◆ **Try it**:
Please reproduce the line containing "Figure 9. Percentage" and every line after it in the records below, exactly and with nothing else.

Segment Start: Material for this task

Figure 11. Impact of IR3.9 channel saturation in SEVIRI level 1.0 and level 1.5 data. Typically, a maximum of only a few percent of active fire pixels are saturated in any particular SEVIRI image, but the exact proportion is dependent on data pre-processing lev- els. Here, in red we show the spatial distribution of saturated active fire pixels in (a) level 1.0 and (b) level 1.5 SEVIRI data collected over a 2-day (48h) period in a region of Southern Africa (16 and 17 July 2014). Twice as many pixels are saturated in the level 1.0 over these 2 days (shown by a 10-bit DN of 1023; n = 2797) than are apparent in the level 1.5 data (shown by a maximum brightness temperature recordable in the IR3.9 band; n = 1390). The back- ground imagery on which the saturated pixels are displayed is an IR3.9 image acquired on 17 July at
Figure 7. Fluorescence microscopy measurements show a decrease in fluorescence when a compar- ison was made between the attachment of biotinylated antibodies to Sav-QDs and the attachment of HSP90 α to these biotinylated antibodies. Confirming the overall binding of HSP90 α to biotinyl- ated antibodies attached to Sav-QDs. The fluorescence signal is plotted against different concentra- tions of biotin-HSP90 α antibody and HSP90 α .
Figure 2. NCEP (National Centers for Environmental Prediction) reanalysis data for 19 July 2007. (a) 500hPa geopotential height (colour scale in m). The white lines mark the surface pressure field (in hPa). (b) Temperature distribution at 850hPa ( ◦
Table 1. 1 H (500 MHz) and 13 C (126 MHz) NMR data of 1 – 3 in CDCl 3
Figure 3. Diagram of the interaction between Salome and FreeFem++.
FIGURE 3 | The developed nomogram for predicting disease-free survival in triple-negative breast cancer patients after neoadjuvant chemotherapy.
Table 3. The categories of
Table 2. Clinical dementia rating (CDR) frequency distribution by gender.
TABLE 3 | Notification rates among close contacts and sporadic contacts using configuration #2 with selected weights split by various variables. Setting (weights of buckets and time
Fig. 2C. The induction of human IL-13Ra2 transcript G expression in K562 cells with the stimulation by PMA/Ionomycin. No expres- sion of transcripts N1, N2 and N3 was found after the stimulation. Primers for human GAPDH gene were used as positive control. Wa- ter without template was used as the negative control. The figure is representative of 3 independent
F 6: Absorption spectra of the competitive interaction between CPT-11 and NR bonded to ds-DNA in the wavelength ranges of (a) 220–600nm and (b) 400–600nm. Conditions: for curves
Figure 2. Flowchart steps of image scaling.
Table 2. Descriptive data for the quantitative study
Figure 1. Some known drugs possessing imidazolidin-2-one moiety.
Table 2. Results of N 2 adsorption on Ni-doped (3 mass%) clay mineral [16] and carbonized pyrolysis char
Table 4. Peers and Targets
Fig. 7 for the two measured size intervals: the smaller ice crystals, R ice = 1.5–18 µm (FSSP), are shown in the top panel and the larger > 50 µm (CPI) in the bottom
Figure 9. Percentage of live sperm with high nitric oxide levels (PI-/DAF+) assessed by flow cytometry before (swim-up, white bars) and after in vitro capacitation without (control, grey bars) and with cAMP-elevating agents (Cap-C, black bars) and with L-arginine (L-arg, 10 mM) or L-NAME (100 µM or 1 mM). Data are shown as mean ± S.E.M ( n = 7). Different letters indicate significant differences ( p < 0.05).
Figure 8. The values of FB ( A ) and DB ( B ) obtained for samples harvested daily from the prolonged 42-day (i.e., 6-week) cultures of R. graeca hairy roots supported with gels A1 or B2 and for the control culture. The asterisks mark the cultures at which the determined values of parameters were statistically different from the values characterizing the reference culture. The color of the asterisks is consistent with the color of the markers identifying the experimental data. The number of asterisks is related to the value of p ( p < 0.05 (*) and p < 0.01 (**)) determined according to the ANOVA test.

Segment End: Material for this task

◆ **Completed exercise**:
Figure 9. Percentage of live sperm with high nitric oxide levels (PI-/DAF+) assessed by flow cytometry before (swim-up, white bars) and after in vitro capacitation without (control, grey bars) and with cAMP-elevating agents (Cap-C, black bars) and with L-arginine (L-arg, 10 mM) or L-NAME (100 µM or 1 mM). Data are shown as mean ± S.E.M ( n = 7). Different letters indicate significant differences ( p < 0.05).
Figure 8. The values of FB ( A ) and DB ( B ) obtained for samples harvested daily from the prolonged 42-day (i.e., 6-week) cultures of R. graeca hairy roots supported with gels A1 or B2 and for the control culture. The asterisks mark the cultures at which the determined values of parameters were statistically different from the values characterizing the reference culture. The color of the asterisks is consistent with the color of the markers identifying the experimental data. The number of asterisks is related to the value of p ( p < 0.05 (*) and p < 0.01 (**)) determined according to the ANOVA test.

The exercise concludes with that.